▶ _What the task requires_
Pictures are to be left out, and the rest of the records reproduced exactly.

▶ _Records for this task_

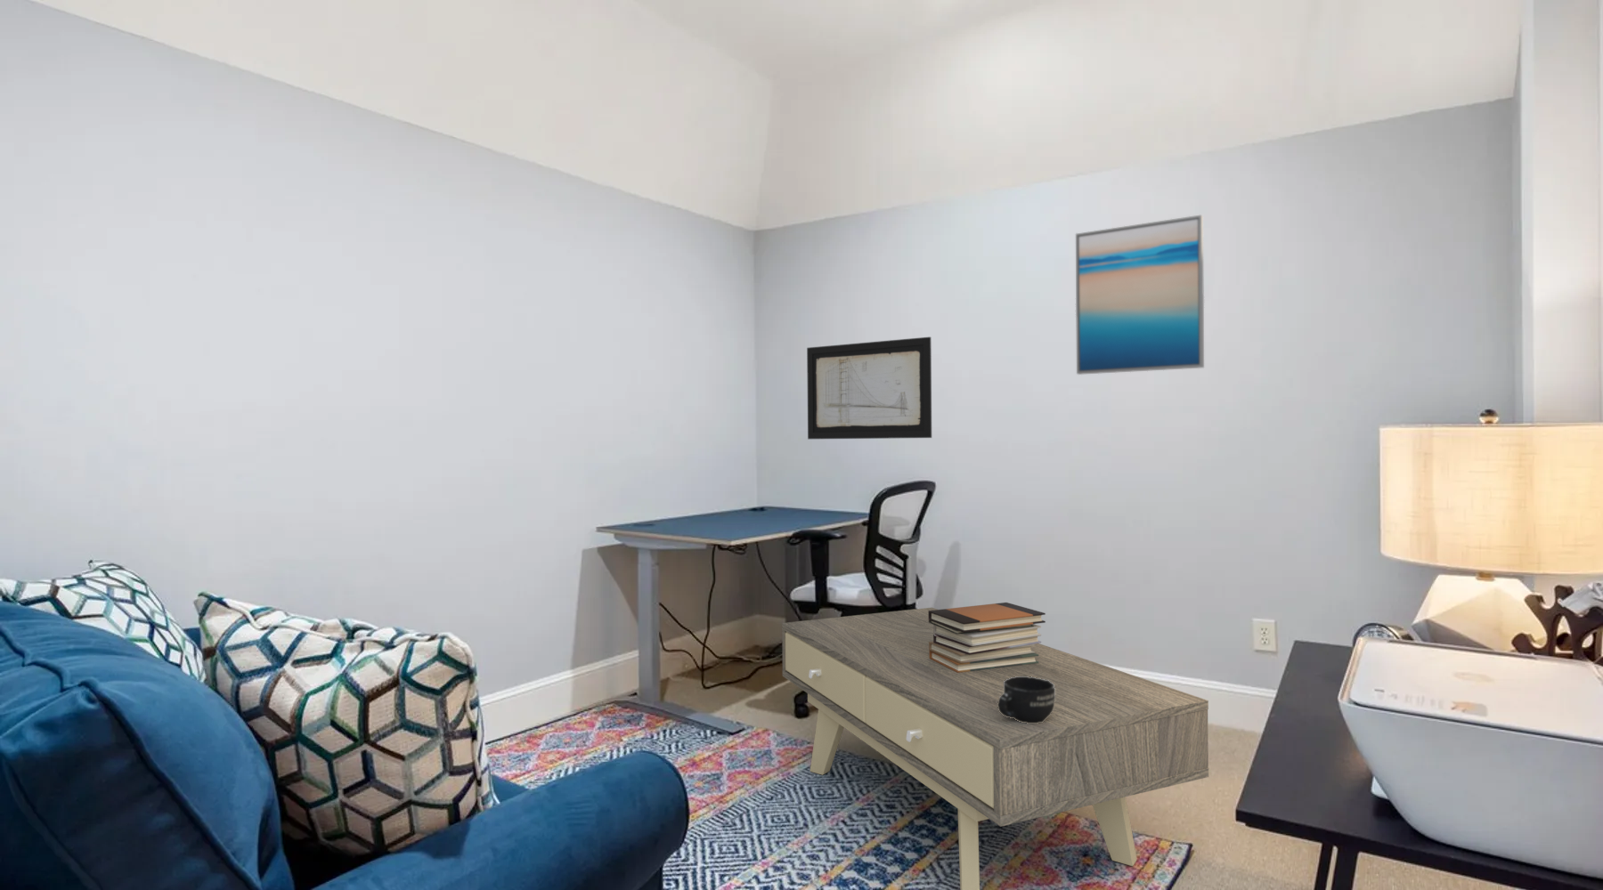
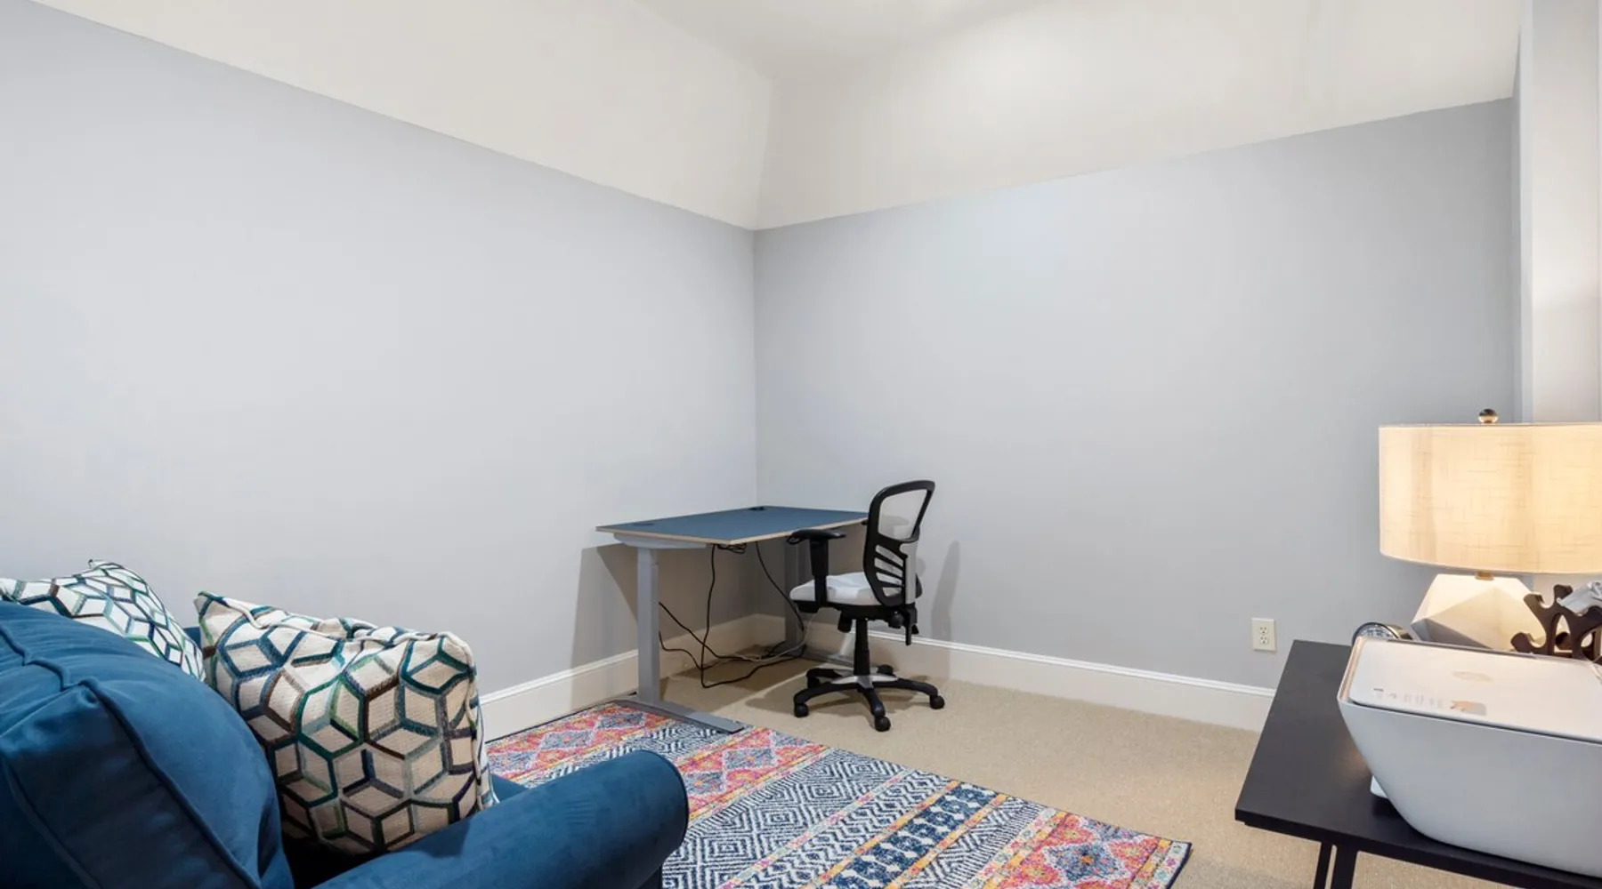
- wall art [806,336,932,440]
- coffee table [781,607,1209,890]
- wall art [1075,214,1205,376]
- mug [998,676,1055,723]
- book stack [929,602,1046,673]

▶ _Output for this task_
- wall art [806,336,932,440]
- coffee table [781,607,1209,890]
- wall art [1075,214,1205,376]
- mug [998,676,1055,723]
- book stack [929,602,1046,673]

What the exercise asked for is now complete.